→ **Problemas e tarefas**:
1. Responda com base no trecho sobre a doutrina de contra-insurgência dos EUA:
(a) Em que ano saiu originalmente o Manual de Campanha 3-24?
(b) Em qual guerra a doutrina COIN francesa chegou à sua expressão máxima?
(c) Em que língua David Galula escreveu?
2. Transcreva, sem mudar nada, a parte do trecho sobre a doutrina de contra-insurgência que vai de "A inspiração direta" até "corações e mentes.".

→ **Trecho selecionado**:
—————

O Afeganistão e a grande falha na doutrina de contra-insurgência dos EUA


Por Michael Shurkin, The Hill, 25 de agosto de 2021.

Tradução Filipe do A. Monteiro, 25 de agosto de 2021.

Enquanto lutamos para entender o fracasso americano no Afeganistão, um elemento importante que deve ser incluído na discussão é uma falha fundamental no cerne da doutrina da contra-insurgência (counterinsurgencyCOIN) americana. Essa doutrina tem raízes históricas que remontam às Guerras Indígenas e às Filipinas. Mas em sua versão contemporânea, a doutrina COIN americana é quase sinônimo do Manual de Campanha 3-24 (Field Manual 3-24, FM 3-24) do Exército dos EUA, publicado originalmente em 2006 sob o imprimatur do General David Petraeus. Petraeus, por sua vez, inspirou-se fortemente na doutrina COIN francesa, que por sua vez tem raízes nas aventuras coloniais do fin-de-siècle da França, mas alcançou sua expressão máxima na Guerra da Argélia (1954-1962). E é precisamente aí que reside o problema.

A inspiração direta de Petraeus foi o tenente-coronel francês David Galula (1919-1967), que não foi o único oficial francês a desenvolver a doutrina COIN na década de 1950 e nem mesmo necessariamente o melhor, mas foi o único que escreveu em inglês. Galula escreveu de forma convincente sobre a necessidade de fornecer segurança às populações locais e minimizar as operações de combate em favor dos esforços de corações e mentes.

—————

→ **Informações fornecidas**:
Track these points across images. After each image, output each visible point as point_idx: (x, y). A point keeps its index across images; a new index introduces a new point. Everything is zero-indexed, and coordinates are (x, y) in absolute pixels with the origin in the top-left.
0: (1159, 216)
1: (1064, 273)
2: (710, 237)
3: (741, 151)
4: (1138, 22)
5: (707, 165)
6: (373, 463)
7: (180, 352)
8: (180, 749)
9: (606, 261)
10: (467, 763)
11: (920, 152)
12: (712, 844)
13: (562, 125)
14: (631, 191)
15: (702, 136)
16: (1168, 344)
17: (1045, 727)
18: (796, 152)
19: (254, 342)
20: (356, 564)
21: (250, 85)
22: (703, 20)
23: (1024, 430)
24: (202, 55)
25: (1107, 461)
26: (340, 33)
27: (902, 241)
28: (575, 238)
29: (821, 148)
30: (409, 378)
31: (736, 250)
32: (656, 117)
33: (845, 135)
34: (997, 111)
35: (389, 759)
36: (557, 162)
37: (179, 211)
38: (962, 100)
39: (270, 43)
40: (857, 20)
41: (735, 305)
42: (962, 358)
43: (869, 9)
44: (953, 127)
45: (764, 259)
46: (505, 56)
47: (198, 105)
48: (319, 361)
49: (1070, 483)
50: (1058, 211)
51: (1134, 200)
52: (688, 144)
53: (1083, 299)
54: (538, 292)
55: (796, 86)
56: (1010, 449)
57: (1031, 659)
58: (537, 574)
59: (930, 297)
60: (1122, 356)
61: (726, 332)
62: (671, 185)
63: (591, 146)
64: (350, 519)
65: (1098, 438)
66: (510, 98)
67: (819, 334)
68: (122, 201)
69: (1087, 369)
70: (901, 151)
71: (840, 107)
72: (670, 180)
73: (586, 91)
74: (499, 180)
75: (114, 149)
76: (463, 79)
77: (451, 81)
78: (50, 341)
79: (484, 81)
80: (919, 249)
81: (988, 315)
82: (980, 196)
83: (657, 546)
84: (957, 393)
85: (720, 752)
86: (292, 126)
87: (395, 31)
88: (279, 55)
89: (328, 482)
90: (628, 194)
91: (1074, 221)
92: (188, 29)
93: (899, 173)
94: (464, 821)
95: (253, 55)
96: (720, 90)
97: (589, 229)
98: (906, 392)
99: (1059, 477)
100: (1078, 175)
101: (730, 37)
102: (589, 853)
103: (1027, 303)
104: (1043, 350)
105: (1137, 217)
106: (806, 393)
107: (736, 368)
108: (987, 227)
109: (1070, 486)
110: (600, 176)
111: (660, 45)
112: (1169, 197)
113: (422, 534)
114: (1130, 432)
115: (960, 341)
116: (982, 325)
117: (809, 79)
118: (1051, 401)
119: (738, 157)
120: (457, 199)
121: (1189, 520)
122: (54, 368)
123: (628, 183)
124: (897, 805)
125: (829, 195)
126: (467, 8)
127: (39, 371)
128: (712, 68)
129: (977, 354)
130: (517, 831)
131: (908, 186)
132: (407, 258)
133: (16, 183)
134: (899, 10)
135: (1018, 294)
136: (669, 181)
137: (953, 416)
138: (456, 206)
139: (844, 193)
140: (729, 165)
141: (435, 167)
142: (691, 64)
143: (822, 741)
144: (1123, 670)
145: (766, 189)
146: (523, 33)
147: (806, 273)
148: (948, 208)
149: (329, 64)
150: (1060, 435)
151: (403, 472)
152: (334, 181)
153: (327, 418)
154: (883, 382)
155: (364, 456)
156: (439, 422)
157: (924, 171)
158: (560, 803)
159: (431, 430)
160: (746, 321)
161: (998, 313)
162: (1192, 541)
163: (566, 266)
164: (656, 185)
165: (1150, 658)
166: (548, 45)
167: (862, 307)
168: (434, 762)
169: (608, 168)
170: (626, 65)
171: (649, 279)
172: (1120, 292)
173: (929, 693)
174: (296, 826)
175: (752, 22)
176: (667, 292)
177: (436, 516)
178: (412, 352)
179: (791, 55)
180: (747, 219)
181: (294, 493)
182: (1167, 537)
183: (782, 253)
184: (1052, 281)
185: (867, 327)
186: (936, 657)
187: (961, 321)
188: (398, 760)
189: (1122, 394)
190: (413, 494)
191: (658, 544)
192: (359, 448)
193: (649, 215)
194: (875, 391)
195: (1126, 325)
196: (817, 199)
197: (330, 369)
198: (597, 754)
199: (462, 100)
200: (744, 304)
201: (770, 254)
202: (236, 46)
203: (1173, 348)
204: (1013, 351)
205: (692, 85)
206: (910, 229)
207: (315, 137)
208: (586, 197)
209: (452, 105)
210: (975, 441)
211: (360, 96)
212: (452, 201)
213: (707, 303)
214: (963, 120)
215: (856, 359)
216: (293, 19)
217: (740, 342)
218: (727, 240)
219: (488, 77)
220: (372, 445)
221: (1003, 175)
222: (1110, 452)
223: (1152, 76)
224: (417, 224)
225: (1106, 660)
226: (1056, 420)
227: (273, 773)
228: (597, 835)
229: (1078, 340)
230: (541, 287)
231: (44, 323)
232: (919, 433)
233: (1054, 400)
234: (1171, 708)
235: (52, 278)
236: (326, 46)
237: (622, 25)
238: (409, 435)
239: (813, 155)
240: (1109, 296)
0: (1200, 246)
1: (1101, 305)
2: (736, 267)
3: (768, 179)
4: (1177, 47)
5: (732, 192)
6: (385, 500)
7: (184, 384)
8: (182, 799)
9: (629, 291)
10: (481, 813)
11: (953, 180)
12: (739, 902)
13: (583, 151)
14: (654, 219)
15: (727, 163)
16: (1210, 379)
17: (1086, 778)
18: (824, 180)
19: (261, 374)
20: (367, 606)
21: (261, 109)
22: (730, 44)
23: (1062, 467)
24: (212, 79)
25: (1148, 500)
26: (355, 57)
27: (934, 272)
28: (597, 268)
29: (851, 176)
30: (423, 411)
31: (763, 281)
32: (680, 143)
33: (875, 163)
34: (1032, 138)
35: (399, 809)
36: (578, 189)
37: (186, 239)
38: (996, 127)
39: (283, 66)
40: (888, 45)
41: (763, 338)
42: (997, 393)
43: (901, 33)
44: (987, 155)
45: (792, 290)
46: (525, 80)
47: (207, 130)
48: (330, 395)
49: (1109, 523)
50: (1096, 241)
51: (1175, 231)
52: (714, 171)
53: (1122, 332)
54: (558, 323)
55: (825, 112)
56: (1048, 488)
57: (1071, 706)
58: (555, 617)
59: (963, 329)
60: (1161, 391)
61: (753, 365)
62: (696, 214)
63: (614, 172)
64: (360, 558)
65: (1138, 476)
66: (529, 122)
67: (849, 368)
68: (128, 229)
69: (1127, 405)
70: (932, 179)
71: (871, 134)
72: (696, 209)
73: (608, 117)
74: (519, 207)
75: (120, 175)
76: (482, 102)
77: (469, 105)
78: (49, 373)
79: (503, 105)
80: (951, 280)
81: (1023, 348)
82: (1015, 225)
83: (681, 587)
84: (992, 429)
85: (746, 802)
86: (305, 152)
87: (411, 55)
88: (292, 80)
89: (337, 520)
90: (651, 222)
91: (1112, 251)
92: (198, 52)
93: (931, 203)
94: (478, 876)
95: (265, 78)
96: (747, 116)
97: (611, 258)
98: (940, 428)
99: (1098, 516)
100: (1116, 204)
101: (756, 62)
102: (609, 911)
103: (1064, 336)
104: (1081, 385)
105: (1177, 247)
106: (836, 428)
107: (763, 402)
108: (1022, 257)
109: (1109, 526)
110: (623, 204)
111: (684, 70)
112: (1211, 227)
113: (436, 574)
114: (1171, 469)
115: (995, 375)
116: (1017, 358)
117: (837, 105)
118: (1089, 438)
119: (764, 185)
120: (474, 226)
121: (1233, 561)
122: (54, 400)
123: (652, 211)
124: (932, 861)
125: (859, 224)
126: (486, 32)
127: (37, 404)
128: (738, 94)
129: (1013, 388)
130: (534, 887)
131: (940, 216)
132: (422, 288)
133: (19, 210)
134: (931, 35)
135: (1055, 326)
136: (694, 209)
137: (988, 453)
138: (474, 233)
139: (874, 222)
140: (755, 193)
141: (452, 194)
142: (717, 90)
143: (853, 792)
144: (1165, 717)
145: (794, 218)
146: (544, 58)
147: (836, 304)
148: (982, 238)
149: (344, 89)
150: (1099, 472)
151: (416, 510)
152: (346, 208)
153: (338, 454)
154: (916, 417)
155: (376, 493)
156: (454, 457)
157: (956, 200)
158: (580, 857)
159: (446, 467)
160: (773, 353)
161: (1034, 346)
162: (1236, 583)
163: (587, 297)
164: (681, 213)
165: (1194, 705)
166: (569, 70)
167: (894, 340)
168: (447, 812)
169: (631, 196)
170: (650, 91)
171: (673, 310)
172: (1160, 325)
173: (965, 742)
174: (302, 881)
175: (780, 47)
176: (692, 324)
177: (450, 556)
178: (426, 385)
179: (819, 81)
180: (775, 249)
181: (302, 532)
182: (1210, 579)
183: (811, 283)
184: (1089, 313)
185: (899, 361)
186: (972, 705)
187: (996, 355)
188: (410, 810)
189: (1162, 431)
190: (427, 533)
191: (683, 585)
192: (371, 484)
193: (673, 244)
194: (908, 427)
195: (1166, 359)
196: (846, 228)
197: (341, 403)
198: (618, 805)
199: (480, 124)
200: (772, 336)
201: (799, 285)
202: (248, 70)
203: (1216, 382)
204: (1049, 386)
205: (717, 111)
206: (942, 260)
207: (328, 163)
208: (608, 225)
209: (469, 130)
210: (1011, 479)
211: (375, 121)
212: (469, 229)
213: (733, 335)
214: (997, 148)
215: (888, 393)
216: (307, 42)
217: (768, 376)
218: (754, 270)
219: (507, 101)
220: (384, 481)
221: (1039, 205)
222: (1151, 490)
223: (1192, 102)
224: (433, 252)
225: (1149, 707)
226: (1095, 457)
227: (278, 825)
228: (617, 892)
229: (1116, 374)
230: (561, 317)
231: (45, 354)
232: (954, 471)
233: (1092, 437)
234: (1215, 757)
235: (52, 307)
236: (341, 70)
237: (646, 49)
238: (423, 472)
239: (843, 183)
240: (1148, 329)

—————

→ **Lista de respostas**:
1.
(a) Em 2006.
(b) Na Guerra da Argélia (1954-1962).
(c) Em inglês.

2.
A inspiração direta de Petraeus foi o tenente-coronel francês David Galula (1919-1967), que não foi o único oficial francês a desenvolver a doutrina COIN na década de 1950 e nem mesmo necessariamente o melhor, mas foi o único que escreveu em inglês. Galula escreveu de forma convincente sobre a necessidade de fornecer segurança às populações locais e minimizar as operações de combate em favor dos esforços de corações e mentes.